流行病はまだまだ落ち着きませんが、それでも私たちに癒しや安らぎを与えてくれるものの一つは「食」ではないかと思います。家族の皆で囲む温かな「おうちごはん」が一番ですが、どうしてもたまには家庭では出せない味を求めて外食がしたくなります。
「お店でなければ食べられない!」という味を求めて、ということもあるのですが何か気分を変えたい、自分と向き合おうと思った時外食はしたくなるものではないでしょうか。
私はそんな時に出かけるのが寿司屋さんです。
それぞれのお店で違う炊き立てのご飯に絶妙な加減の酢を合わせ、混ぜるのではなく「切る」という表現を用いて作られたシャリ、季節ごとに変わる魚や貝類をそのままではなく「寝かせる」「締める」「漬け込む」などいわゆる一仕事の手間を加えたネタ、そしてその二つをまとめ上げ一つの味に握る職人の腕。
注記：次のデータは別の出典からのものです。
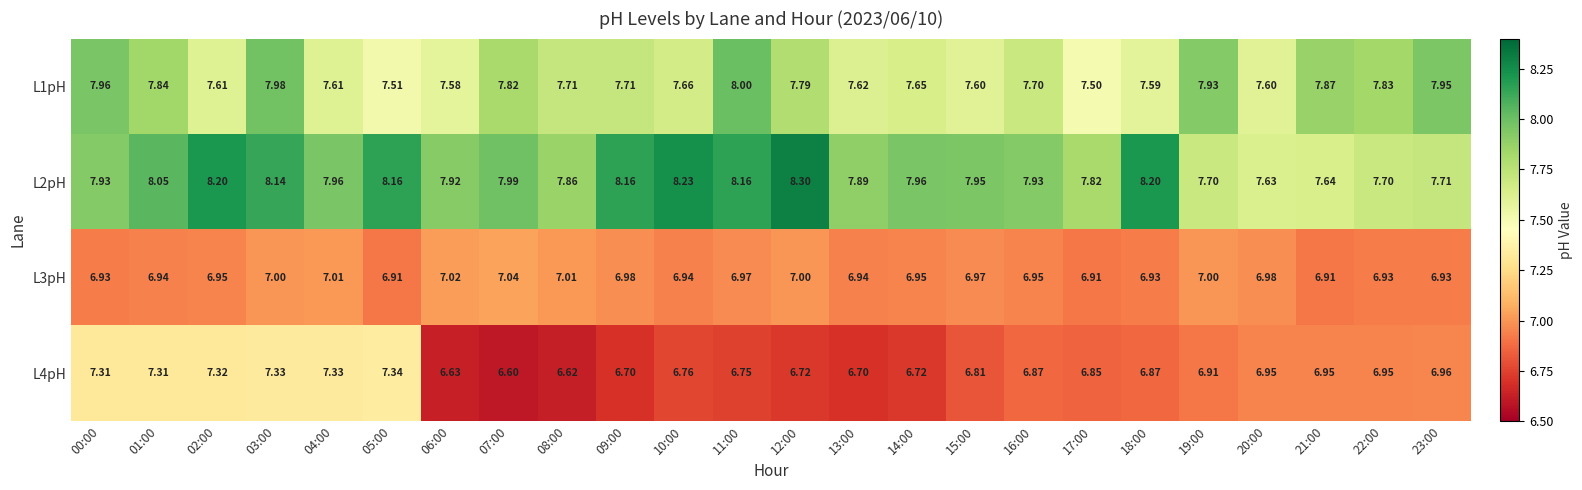

Is the value of L2pH at 14:00 greater than the value of L3pH at 00:00?

Yes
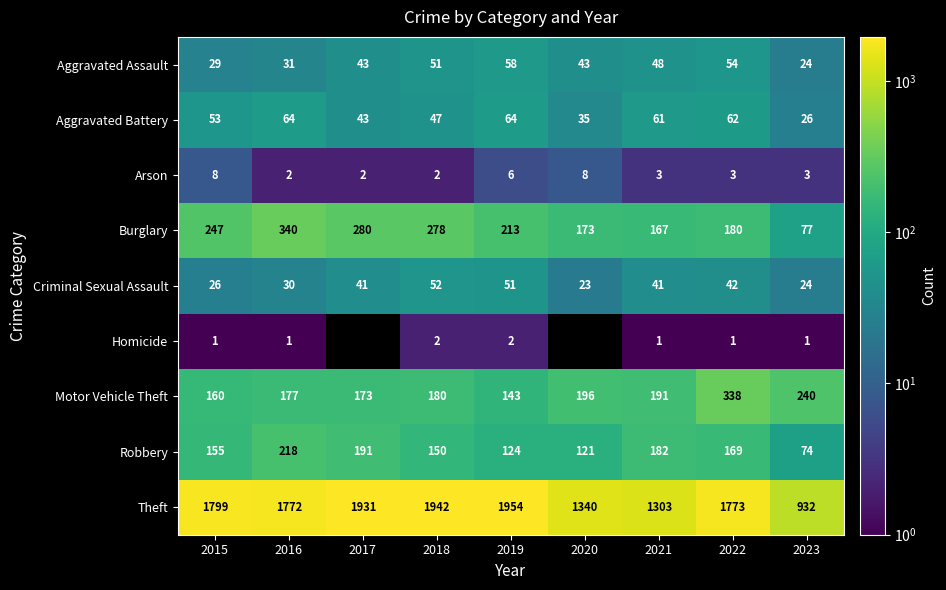

List the labels in order of Theft value, smallest first.

2023, 2021, 2020, 2016, 2022, 2015, 2017, 2018, 2019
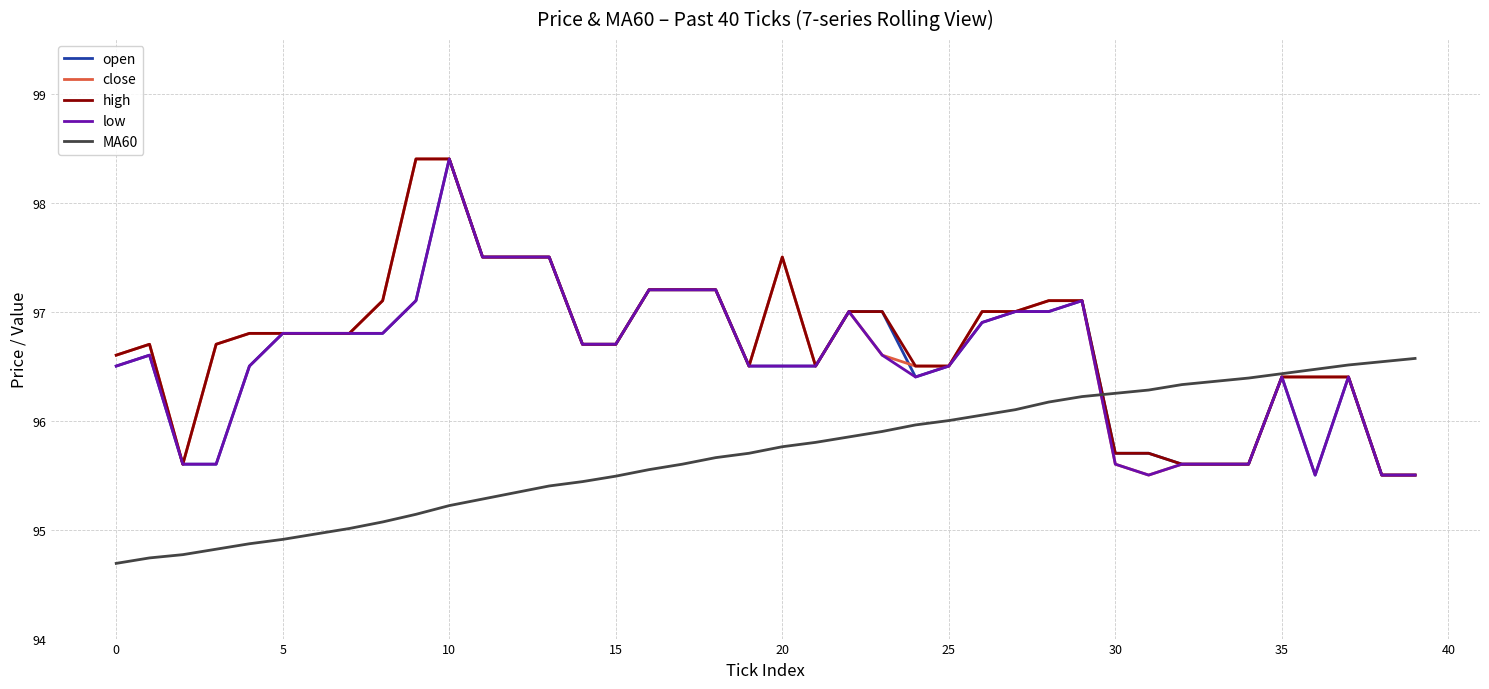

What is the maximum value shown in the chart?

98.4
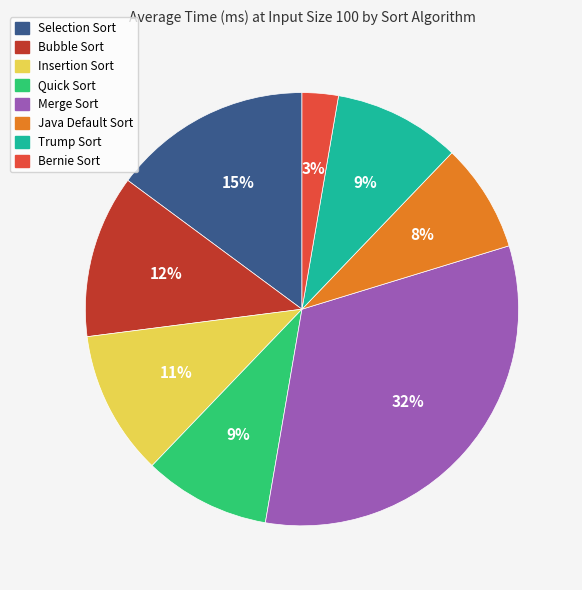

To the nearest percent, what is the average slice percentage?

12%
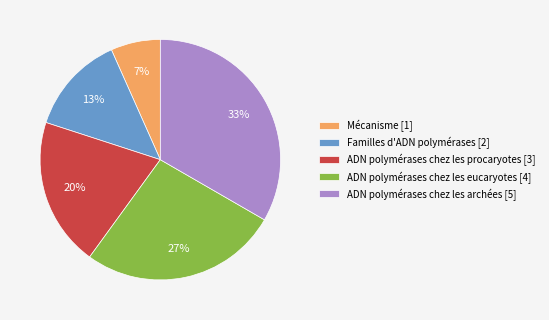

Rank the categories by value from lowest to highest.

Mécanisme, Familles d'ADN polymérases, ADN polymérases chez les procaryotes, ADN polymérases chez les eucaryotes, ADN polymérases chez les archées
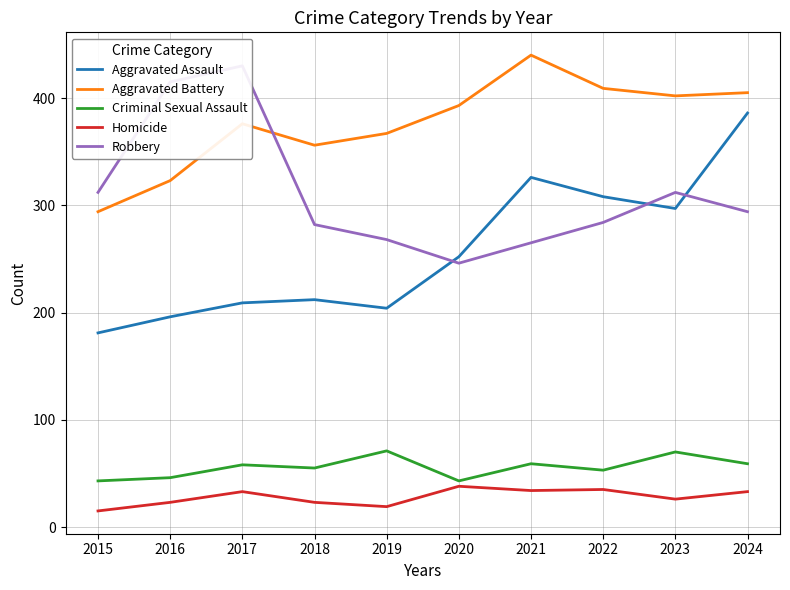

Rank the series at 2017 from highest to lowest value.

Robbery, Aggravated Battery, Aggravated Assault, Criminal Sexual Assault, Homicide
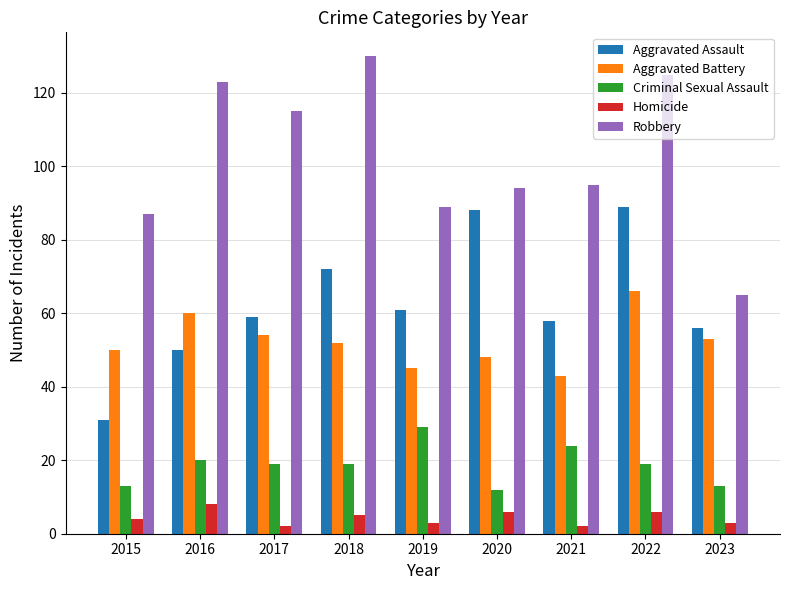

What is the highest value of the Homicide series?

8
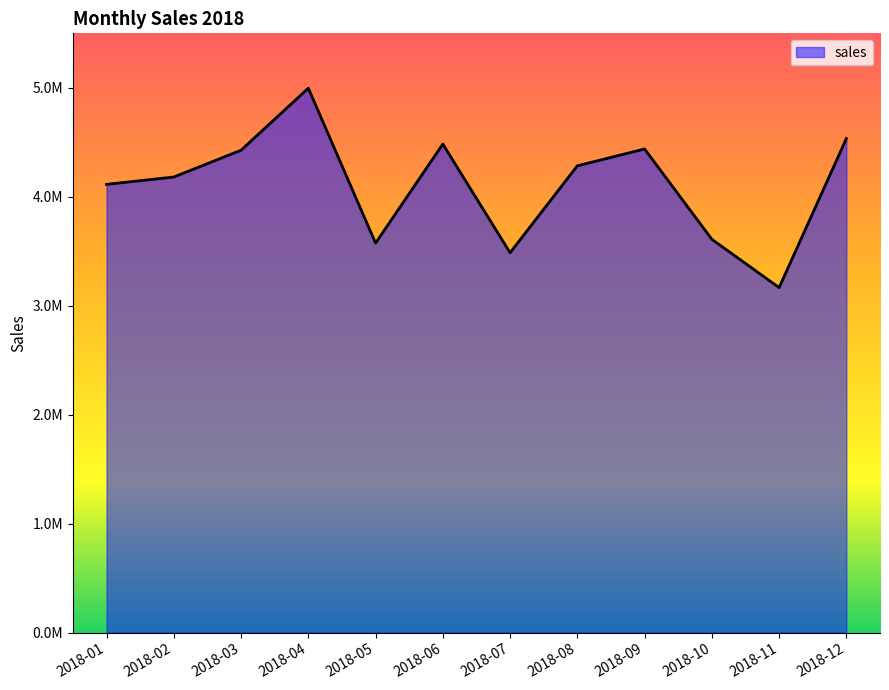

List the labels in order of value, smallest first.

2018-11, 2018-07, 2018-05, 2018-10, 2018-01, 2018-02, 2018-08, 2018-03, 2018-09, 2018-06, 2018-12, 2018-04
材料は家庭で揃えることができても絶対に真似のできない味の世界でしょう。
立春を過ぎ、もう春の魚の季節になってきます。和食や寿司の世界では季節感を特に大切にしていますので二十四節気の移ろいとともに楽しまれる方も多いと思います。それぞれの季節の移ろいを魚や野菜で感じることができるのも寿司の魅力です。
その魚が出たての頃は「走り」、まさにベストの時期は「旬」、そして終わりの時期になると「名残」という言われ方をします。この3シーズンでも味の違いを楽しむことができます。寿司はまさに海の味とお店の味、同じ魚や貝でも取れた場所が違えばその味の性格も変わります。代表的なのは鮪や牡蠣でしょうか。そしてお店によって、使っている米や酢、醤油の種類も違えばその使い方も違います。季節の数だけ、産地の数だけ、素材の数だけ、そしてお店の数だけ寿司の味があるのです。
ある職人さんが「寿司に完成などない」と言っていたように宇宙のように無限に広がる世界でありその楽しみも無限です。その世界の中で目の前にある道をひたすら歩まれている職人さんの色々なお話を聞くことは自分と向き合い、成長を与えてくれる時間でもあると私は思っています。
このコラムを書くにあたり「寿司」をテーマにして少々後悔しています。その味と魅力をお伝えするには言葉ではあまりにも足りなさすぎるからです。
ぜひ寿司屋さんにお出かけの際は五感で味とともに移りゆく季節とそのお店での素敵な時間を楽しまれてはいかがでしょうか。